A complementary trick to fight loops: down-weight tokens that have already appeared by dividing (or subtracting from) their logits before softmax. This discourages the model from repeating the same words and phrases, and is frequently applied alongside any of the strategies above.

Interactive: Decoding-Strategy Explorer

Below is a fixed example next-token distribution for the context "The weather today is ___". Adjust temperature, top-k, and top-p, and toggle between greedy and sampling. The bar chart shows the modified distribution after applying temperature and the top-k / top-p truncation (renormalized). Grey bars are tokens that got zeroed out. Press Sample a token repeatedly to feel the stochasticity: low temperature with a small nucleus is almost deterministic; high temperature with everything "off" can surprise you.

Context: The weather today is ___

Blue bars = candidates kept after filtering (probabilities renormalized to sum to 100%). Grey = tokens zeroed out by top-k / top-p.

Strategy

Sampling draws randomly from the (modified) distribution.

Temperature (T): 1.00

T<1 sharpens (safer), T>1 flattens (more random), T→0 ≈ greedy.

top-k: 10 (off)

Keep only the k highest-probability tokens.

top-p: 1.00 (off)

Keep the smallest set whose cumulative prob ≥ p (nucleus).

Candidates kept:10

Try pressing repeatedly.
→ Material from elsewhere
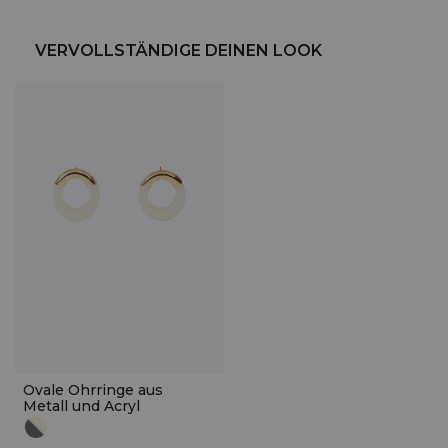
VERVOLLSTÄNDIGE DEINEN LOOK
Ovale Ohrringe aus
Metall und Acryl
With high temperature or large top-k/top-p you will see different tokens; with low values it nearly always returns the same word.
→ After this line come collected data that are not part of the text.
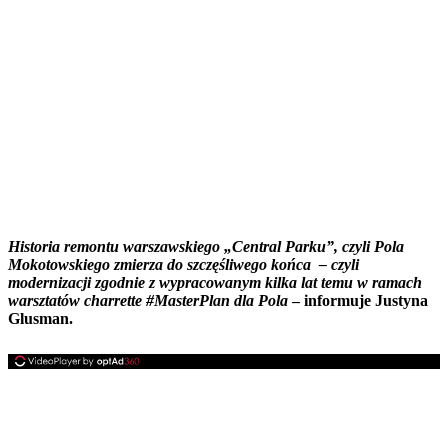
Historia remontu warszawskiego „Central Parku”, czyli Pola
Mokotowskiego zmierza do szczęśliwego końca – czyli
modernizacji zgodnie z wypracowanym kilka lat temu w ramach
warsztatów charrette #MasterPlan dla Pola
– informuje Justyna
Glusman.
Things to try: set T = 0.3 and watch the top bar tower over the rest. Crank T = 1.8 and watch the bars even out. Drop top-p to 0.5 and notice the nucleus shrink to just the leading tokens. Switch to Greedy and the candidate set collapses to a single token.

Strategy Comparison

Strategy	How it picks	Determinism	Tends to be	Best for
Greedy	argmax of the distribution	Deterministic	Repetitive, bland; can loop	Short, factual answers
Beam search	Keeps top-b sequences by total probability	Deterministic	Coherent but generic/bland	Translation, summarization
Temperature sampling	Sample after scaling logits by 1/T	Stochastic	Tunable: safe ↔ wild	Creative writing, dialogue
Top-k	Sample from k highest-prob tokens	Stochastic	Diverse but cutoff is fixed	General sampling with a tail guard
Top-p (nucleus)	Sample from smallest set with cum. prob ≥ p	Stochastic	Adaptive, well-balanced	Default for open-ended generation

Common Pitfalls

Watch out for

• Greedy / beam producing repetitive loops on open-ended text
• Temperature too high → incoherent, off-topic rambling
• Temperature too low → dull, repetitive, "safe" output
• Forgetting to renormalize after top-k / top-p truncation
• Stacking aggressive top-k, top-p, and low T until only one token survives

Good defaults

• Factual / deterministic tasks: greedy or low temperature (T ≈ 0–0.3)
• Open-ended generation: sampling with T ≈ 0.7–1.0 and top-p ≈ 0.9
• Add a mild repetition penalty to discourage loops
• Tune one knob at a time so you can see its effect

Key Takeaways

Generation is autoregressive: predict the next token from the context, append it, and repeat.
The model outputs a probability distribution over the vocabulary via softmax: e^(zᵢ) / Σⱼ e^(zⱼ).
The decoding strategy — not the model — decides how a token is chosen from that distribution.
Greedy takes the argmax (fast, deterministic, repetitive); beam search keeps the top-b sequences (more coherent but often bland).
Temperature scales logits before softmax — softmax(zᵢ / T): T<1 sharpens, T>1 flattens, T→0 ≈ greedy.
Top-k keeps the k highest-probability tokens; top-p (nucleus) keeps the smallest set with cumulative probability ≥ p, then both renormalize.
A repetition penalty down-weights already-used tokens to fight degenerate loops.